CBH is a Nevada corporation that will focus on the design, formulation, infusion through proprietary process and sale of vaporizer pens in California. CBH will operate through a wholly-owned California subsidiary and a wholly-owned Nevada subsidiary. 

Red Oak and CBH plan to enter into a definitive share exchange agreement where all outstanding shares of CBH will be exchanged for securities of Red Oak, constituting a reverse takeover by CBH and a change of business of the corporation from mining to the production and sale of vaporizers for cannabis and CBD.

The company said when the transaction is completed, it plans to change its name and to delist from the TSX Venture Exchange and list on the Canadian Securities Exchange. 

Financing details

Red Oak expects to issue to the shareholders of CBH a total of approximately 67,334,902 common shares in exchange for 100% of the outstanding shares of CBH.

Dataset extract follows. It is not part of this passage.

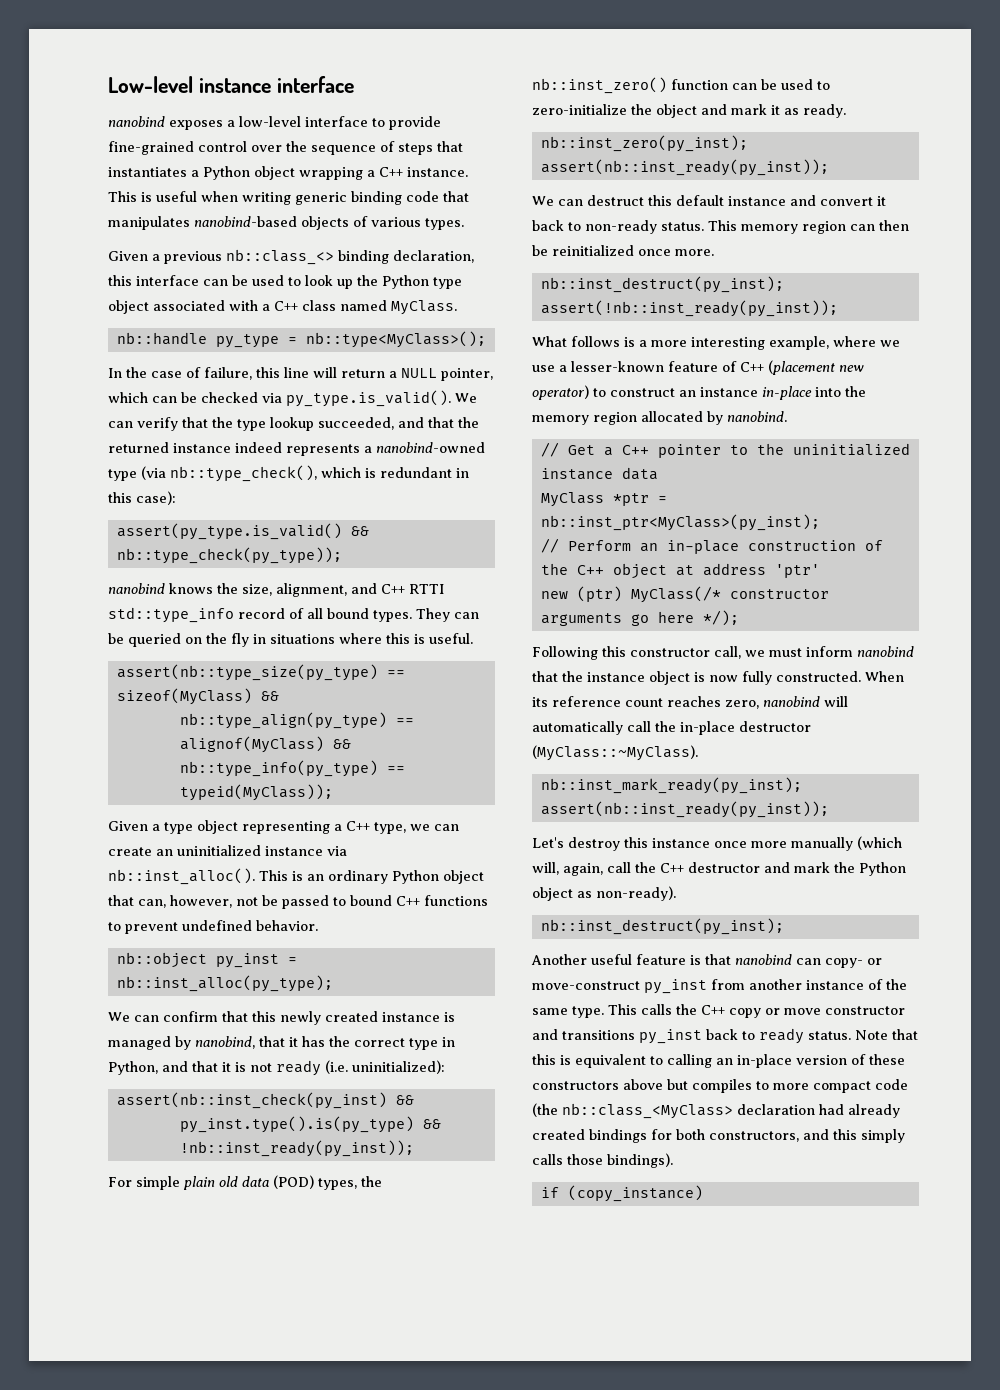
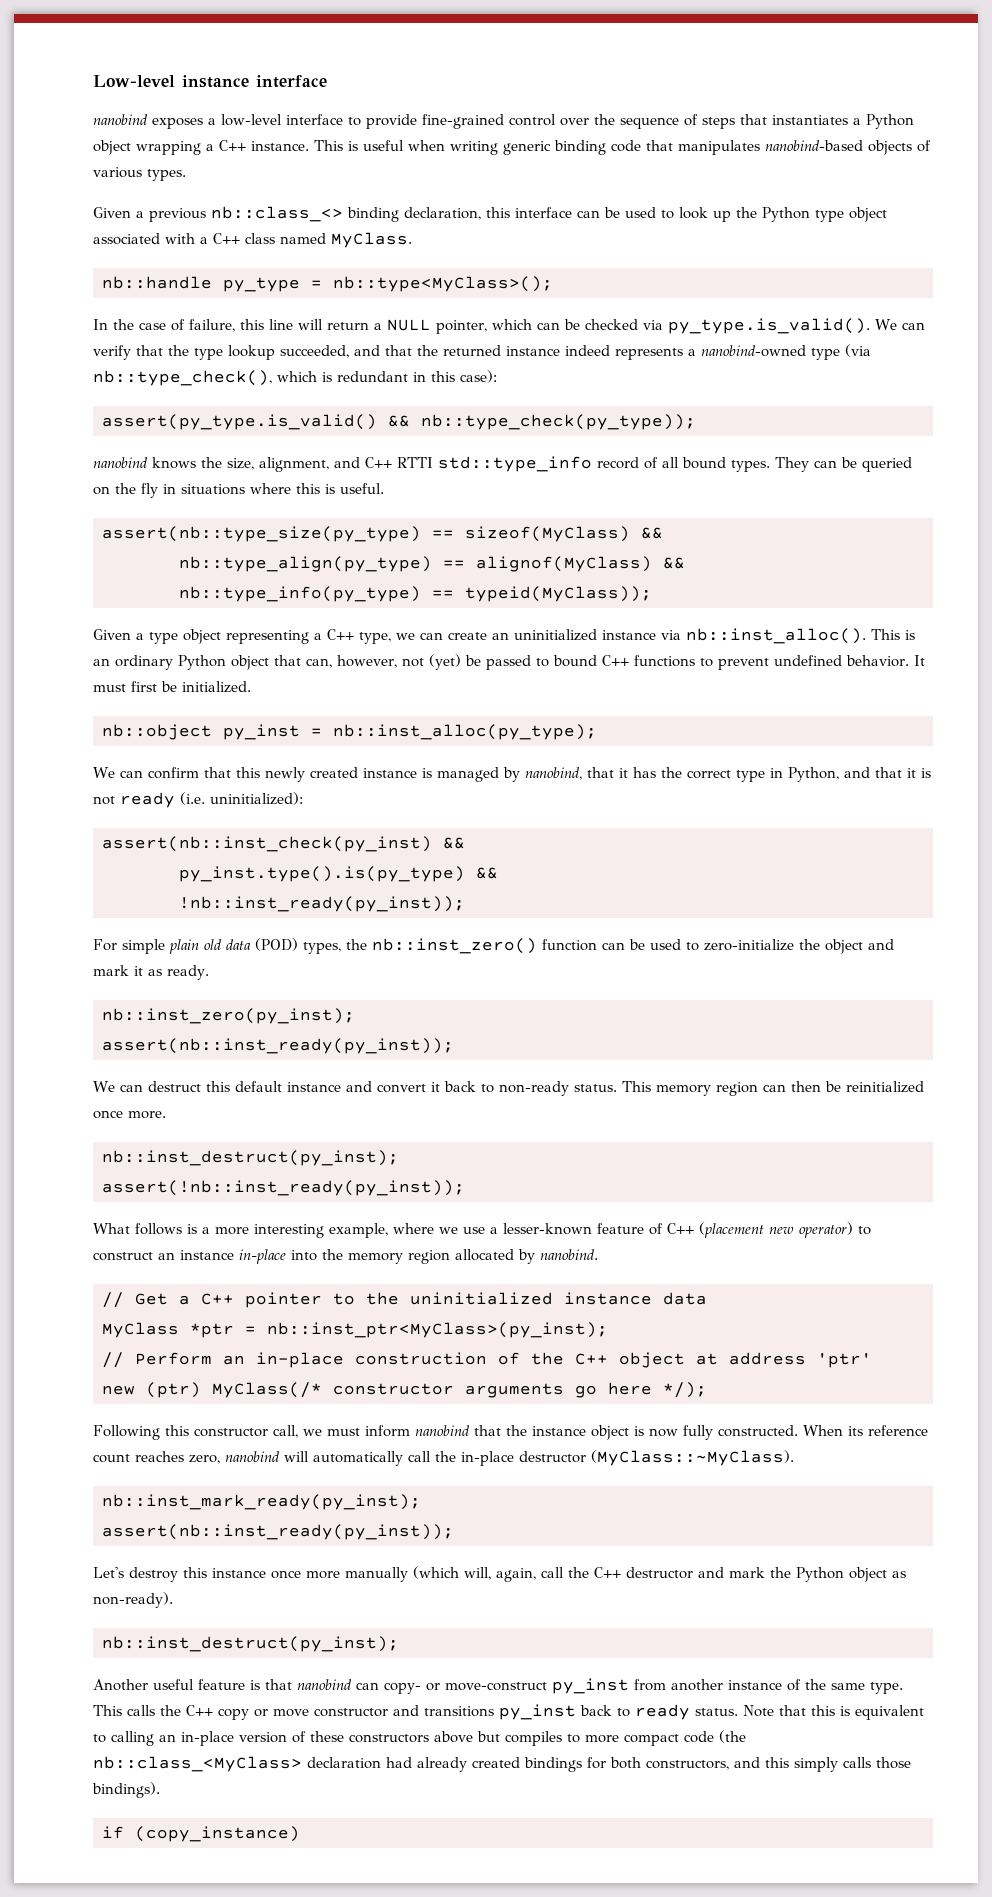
(258, 901) none -> [429,654,461,670] (yet)
(318, 925) none -> [913,655,925,666] [93,681,251,693] It must first be initialized.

Red Oak announced a "part and parcel" private placement, which will consist of issuing up to 1,000,000 Red Oak units at a price of $.30 per unit for gross proceeds of up to C$300,000.

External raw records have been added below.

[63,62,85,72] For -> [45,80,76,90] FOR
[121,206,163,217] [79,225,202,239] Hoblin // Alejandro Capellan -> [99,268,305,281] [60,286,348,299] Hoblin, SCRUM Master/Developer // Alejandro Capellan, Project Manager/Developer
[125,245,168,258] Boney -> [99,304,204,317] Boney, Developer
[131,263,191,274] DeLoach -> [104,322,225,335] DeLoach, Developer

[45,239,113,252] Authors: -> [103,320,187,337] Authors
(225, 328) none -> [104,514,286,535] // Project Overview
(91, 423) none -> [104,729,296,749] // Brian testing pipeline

The company said each unit will comprise one common share of the corporation and one full common share purchase warrant, which will entitle the holder to acquire one additional common share at an exercise price of C$0.50 for a period of three years. Securities issued will be subject to a four-month and one day statutory hold period. 

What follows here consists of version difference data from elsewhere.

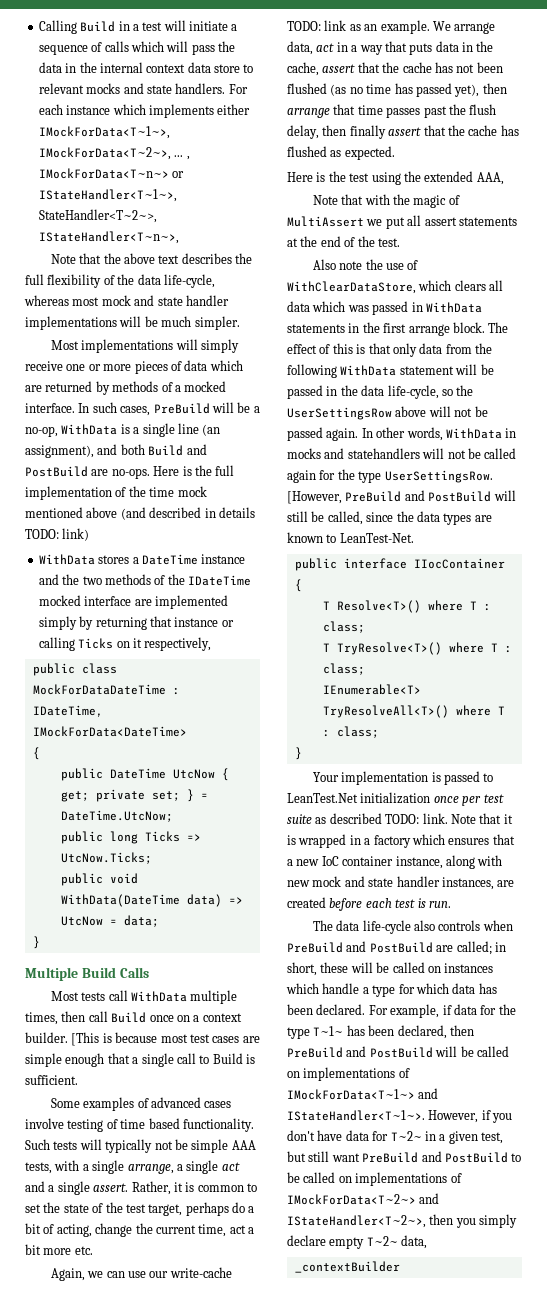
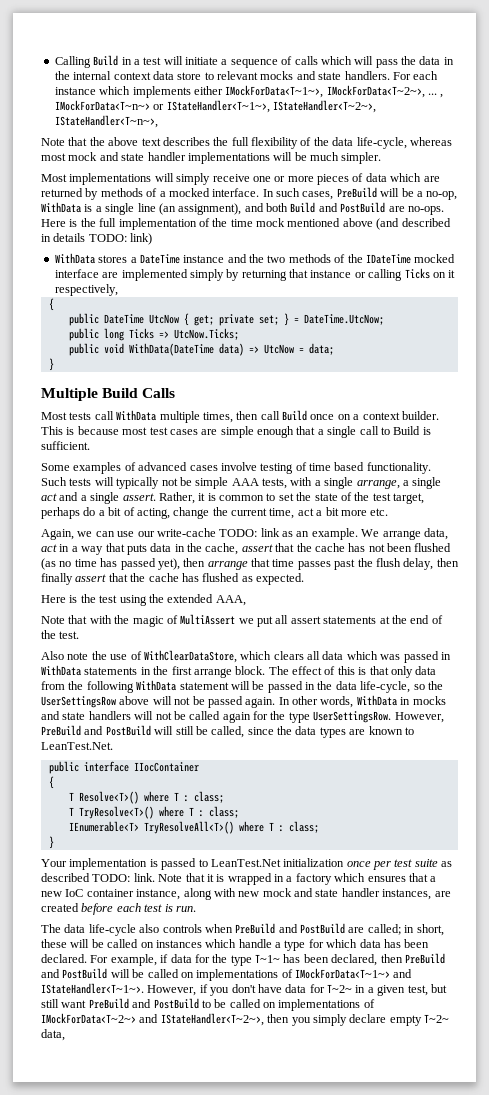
[38,209,157,223] StateHandler<T~2~>, -> [272,100,376,113] IStateHandler<T~2~>,
[32,663,117,676] [32,684,180,695] [32,705,103,717] [32,726,187,737] // public class MockForDataDateTime : IDateTime, IMockForData<DateTime> -> (118, 290) none
[71,1032,100,1046] [This -> [41,426,63,435] This
[347,448,420,459] statehandlers -> [62,711,131,720] state handlers
[287,491,342,504] [However, -> [394,712,444,723] However,
[339,533,414,543] LeanTest-Net. -> [41,742,113,750] LeanTest.Net.
[294,1261,400,1273] // _contextBuilder -> (65, 1035) none

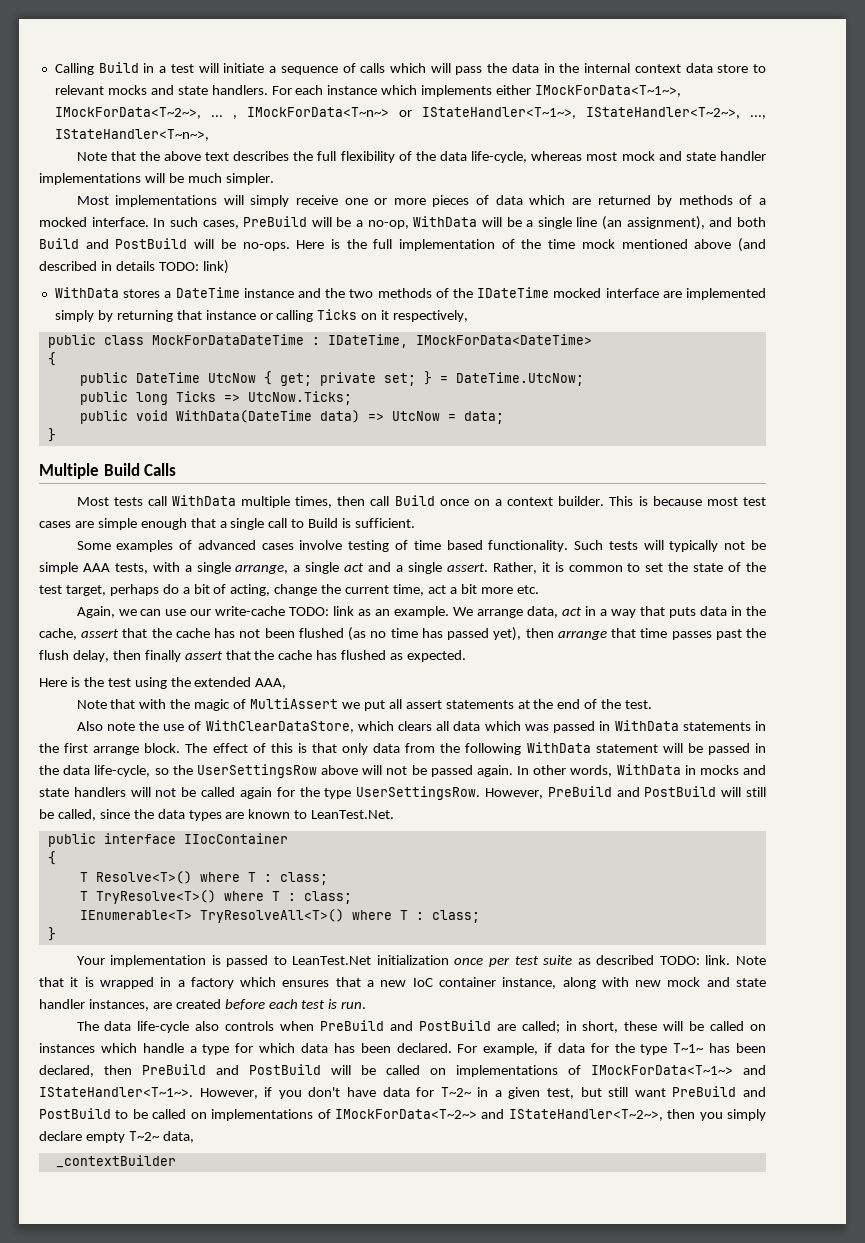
(376, 106) none -> [750,115,766,119] ...,
[84,204,93,212] is -> [481,217,522,227] will be
[388,206,405,212] are -> [194,239,236,249] will be
(118, 290) none -> [47,334,592,348] // public class MockForDataDateTime : IDateTime, IMockForData<DateTime>
(65, 1035) none -> [55,1155,176,1168] // _contextBuilder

The firm said it plans to use the proceeds from the placement to fund the transaction and for general working capital. 

About CBH

CBH is a special purpose vehicle formed on June 29, 2018. CBH's business in California was operated by affiliate Caesarbrutus California, LLC with an exclusive distribution agreement to sell vaporizer pens in California from Goodness 4 Life. 

Goodness 4 Life and Caesarbrutus have cancelled its agreement and as of July 1, 2018, it has been replaced with an identical exclusive distribution agreement between Goodness 4 Life and CBH's California subsidiary, which has agreed to pay a 2% royalty on net profits to Goodness 4 Life.

Goodness 4 Life is the holder of all city and state licenses required in California for an entity to distribute and sell vaporizer pens infused with cannabis extracts. CBH will fulfill the orders and Goodness 4 Life will pick up the pens from a licensed laboratory for delivery directly to the buyers.

CBH will then carry on the business formerly being carried on by the Caesarbrutus through CBH's California Subsidiary.

Private placement plans

CBH said it plans to complete a private placement for maximum gross proceeds of up to C$3,250,000. This will include secured notes with an annual interest rate of 15% (paid quarterly) and a minimum 60% warrant coverage exercisable into shares of CBH.

Red Oak proposes to repay the notes and all warrants issued in connection with the CBH placement, which will be exchanged for warrants of Red Oak at an exercise price of between C$0.35 and $0.40 for a minimum period of three years.

Red Oak said it plans to repay the notes using the proceeds from a brokered private placement in the range of C$10,000,000 to $15,000,000.